今回の10万円も事業・生活の継続に必ず必要なものだ。
あともう一つ気になるのは、コロナ対策で有効なことは過去に財務省をはじめとした官僚が否定し続けてきた手法・方向性にあることだ。
つまり自分が主張してきたことを曲げないと正しいい対策が取れないという状況だ。
小幡氏の話を聞いていると非常に意固地になっているように感じる。
間違いを認めて方向転換ができず、降伏が遅れて国土を灰にした軍部と同じ行動原理が働かないか。小幡氏の話を聞いてそのような危惧が非常に強くなりました。

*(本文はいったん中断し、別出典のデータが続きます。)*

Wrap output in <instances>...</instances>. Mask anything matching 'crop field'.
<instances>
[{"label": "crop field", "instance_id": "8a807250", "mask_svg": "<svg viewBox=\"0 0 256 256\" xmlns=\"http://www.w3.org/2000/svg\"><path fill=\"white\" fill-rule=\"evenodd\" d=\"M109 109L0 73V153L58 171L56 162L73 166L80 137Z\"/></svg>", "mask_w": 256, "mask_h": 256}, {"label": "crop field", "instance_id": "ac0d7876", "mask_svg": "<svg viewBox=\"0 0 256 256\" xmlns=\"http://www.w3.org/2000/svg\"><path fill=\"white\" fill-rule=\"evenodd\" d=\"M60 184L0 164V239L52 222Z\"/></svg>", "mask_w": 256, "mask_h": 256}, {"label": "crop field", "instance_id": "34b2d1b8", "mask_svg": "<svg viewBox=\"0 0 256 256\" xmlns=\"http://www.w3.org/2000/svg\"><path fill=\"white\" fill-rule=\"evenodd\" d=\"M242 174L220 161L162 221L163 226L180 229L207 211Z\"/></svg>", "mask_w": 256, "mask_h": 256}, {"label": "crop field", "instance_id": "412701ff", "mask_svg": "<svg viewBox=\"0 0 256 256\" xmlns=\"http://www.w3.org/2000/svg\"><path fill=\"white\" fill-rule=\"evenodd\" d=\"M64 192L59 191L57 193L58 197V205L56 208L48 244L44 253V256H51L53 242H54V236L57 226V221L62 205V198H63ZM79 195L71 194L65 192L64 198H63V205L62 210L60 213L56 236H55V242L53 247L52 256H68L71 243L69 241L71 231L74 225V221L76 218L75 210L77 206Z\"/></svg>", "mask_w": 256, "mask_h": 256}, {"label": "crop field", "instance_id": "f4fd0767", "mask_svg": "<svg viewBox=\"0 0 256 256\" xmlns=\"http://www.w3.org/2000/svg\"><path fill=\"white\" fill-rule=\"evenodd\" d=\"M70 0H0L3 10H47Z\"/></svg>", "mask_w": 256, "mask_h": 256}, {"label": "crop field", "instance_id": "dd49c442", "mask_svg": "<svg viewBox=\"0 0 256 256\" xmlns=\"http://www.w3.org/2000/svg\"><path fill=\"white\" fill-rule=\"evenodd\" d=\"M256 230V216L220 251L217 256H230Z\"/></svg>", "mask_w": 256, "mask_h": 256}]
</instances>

一方で金子勝氏のようないわゆる左系の人達の中には、今回のコロナ禍の結果はネオリベラリズムに対する勝利であってそれを誇ろうとする人がいますけど、緊急事態であって、そこで行われる処置は緊急的なものと理解するべきだ。
国政という厳粛な場に勝った負けたという私情を持ち込んではなりません。
また実は人は変わっていない。人が変わらなければ変わったとは言えないのです。
終章でガブリエルは傑出した哲学者の言葉として、ハンナ・アーレントの出生の概念の重要性を強調。
前にも書きましたが私はこれは仏教の「天上天下唯我独尊」と全く同じだと思うんですよね。後追い哲学なのではないか。